Dr. Charles Cassidy and his surgical team at Tufts Medical Center, who successfully pieced together the shattered bits of bone in my left elbow using several titanium screws of various sizes at the beginning of March.

WillXRaysElbow

Opiate drugs — which were a daily blessing during my elbow recovery.

Jazz pianist and composer Steve Sweeting, who invited me to record a CD of his tremendous original songs with him and then did two performances to celebrate “Blame Those Gershwins” in Manhattan and Somerville.

All of the families who have chosen to make Music Together with me in Belmont and Arlington — as well as my MT bosses.

Doug Hammer — for his engineering wizardry at Dreamworld Studio AND astoundingly collaborative spirit at the piano.

Jinny Sagorin for lending her voice and heart and diplomatic feedback to “The Beauty All Around” performance.

Jazz pianist Joe Reid, with whom I put together programs of music about Jule Styne, Hoagy Carmichael, and Jerome Kern — and with whom I also performed programs of music about Harold Arlen, Cole Porter, and the Gershwin brothers at retirement communities, libraries and synagogues around the greater Boston area.

Exceeding my (modest) financial goals for 2015 — thanks in part to two well-paid musical projects at the beginning of the year.

Kyra and Briony and Jill for a heartful musical adventure in honor of an old friend.

Bobbi Carrey, who is embracing new (although not very musical) challenges in Kuala Lumpur.

A grant from the Bob Jolly Charitable Trust to support my work on “The Beauty All Around.”

An ecstatic first performance of “The Beauty All Around” at Third Life Studio in Union Square.

Very supportive friends and family.

Very devoted and enthusiastic fans.

All the folks who have hired me and Joe to bring music to their retirement community, their library, their condo complex, their synagogue, etc.

Visits to Lime Rock, Connecticut; Ithaca, New York; Toronto, Ontario; and the upper west side of Manhattan.

Susan Robbins, who invited me to perform at Third Life Studio and maintains a very sweet Steinway grand piano there!

Photo by Anton Kuskin
Photo by Anton Kuskin

All the people (most of whom I will never meet) who planted, cultivated, harvested, sorted, packaged, shipped, unpacked, displayed, sold (and sometimes cooked and served) me the food I ate in 2015.

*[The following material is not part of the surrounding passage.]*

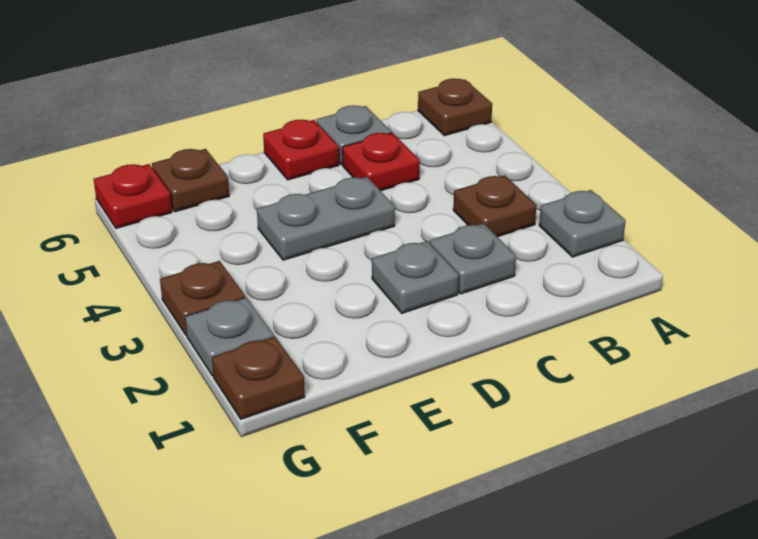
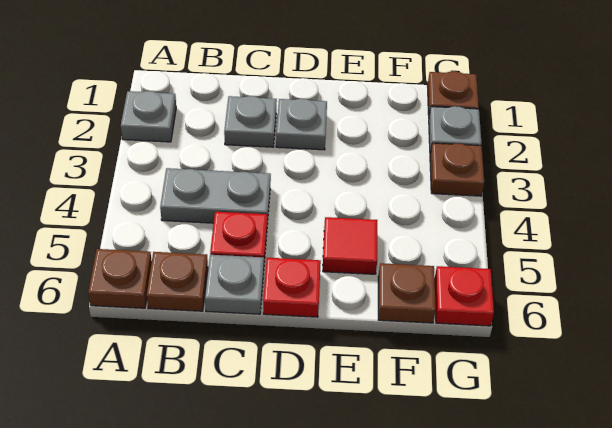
brown 1x1 plate [453,175,536,237] -> brown 1x1 plate moved to [147,252,208,311]
grey 1x2 plate [257,177,395,260] -> grey 1x2 plate moved to [160,168,271,224]
none -> red 1x1 tile [323,217,377,274]

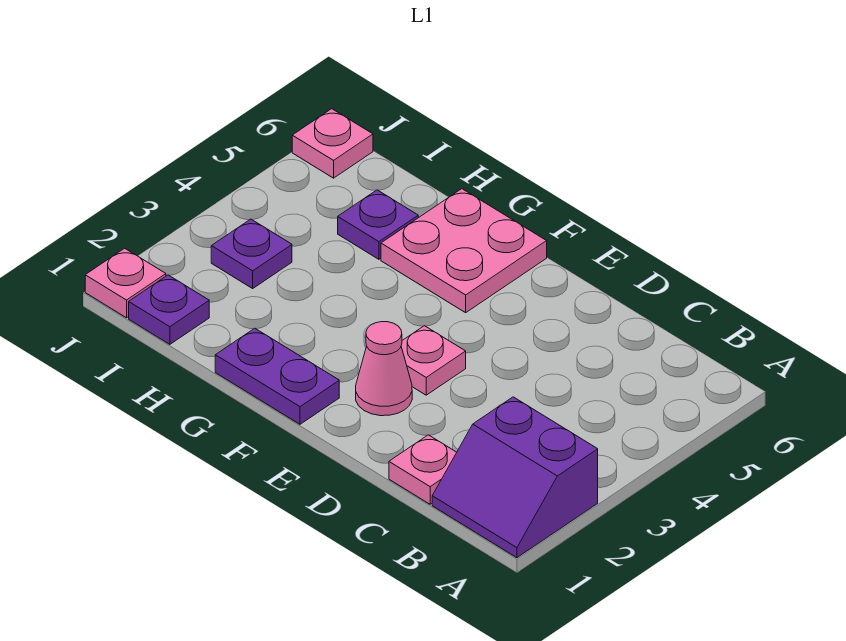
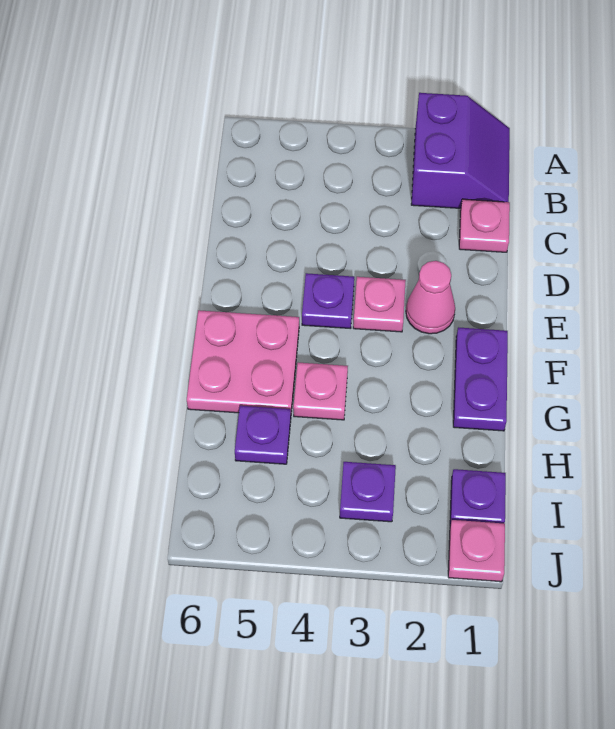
none -> purple 1x1 plate [302,273,354,329]
pink 1x1 plate [292,109,373,178] -> pink 1x1 plate moved to [293,363,348,420]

That our planet orbits a modest star at the perfect distance for life to unfold in astounding cycles of expansion and contraction over the course of millions of years.

North of Highland campground.

The Atlantic ocean.

Cayuga lake and the Rice Heritage cottage.

A wonderful web of cousins.

The Boston Association of Cabaret Artists community.

The Ukulele Union of Boston Meetup groups with a welcoming spirit and humble open mic section (during which I dare to share new songs…)

A new ukulele handmade — and given to me! — by Patrick Collins, a gifted musician, inspired woodworker, and dedicated teacher who lives in Toronto.

Megan Henderson, who has become my newest musical ally.

Rain and sun and dirt which create the conditions for plants to grow and flourish here on planet earth.

My trusty, slightly rusty, bicycle.

Electricity.

My two, increasingly aged, lap top computers which continue to function with grace and reliability.

Apple’s Garageband program.

The freshly paved, extremely smooth — with bike lanes! — stretch of Massachusetts Avenue from the Cambridge border to Arlington Center.

And, of course, music, music and more music — new songs or beloved standards, live or pre-recorded, spontaneous or well-rehearsed, solo or ensemble — it’s all a blessing.

Thank you for reading and listening to yet another blog post.

If I have forgotten to mention you in this list, please accept my heartfelt apologies…

A happy, healthy, and musical new year to you and yours!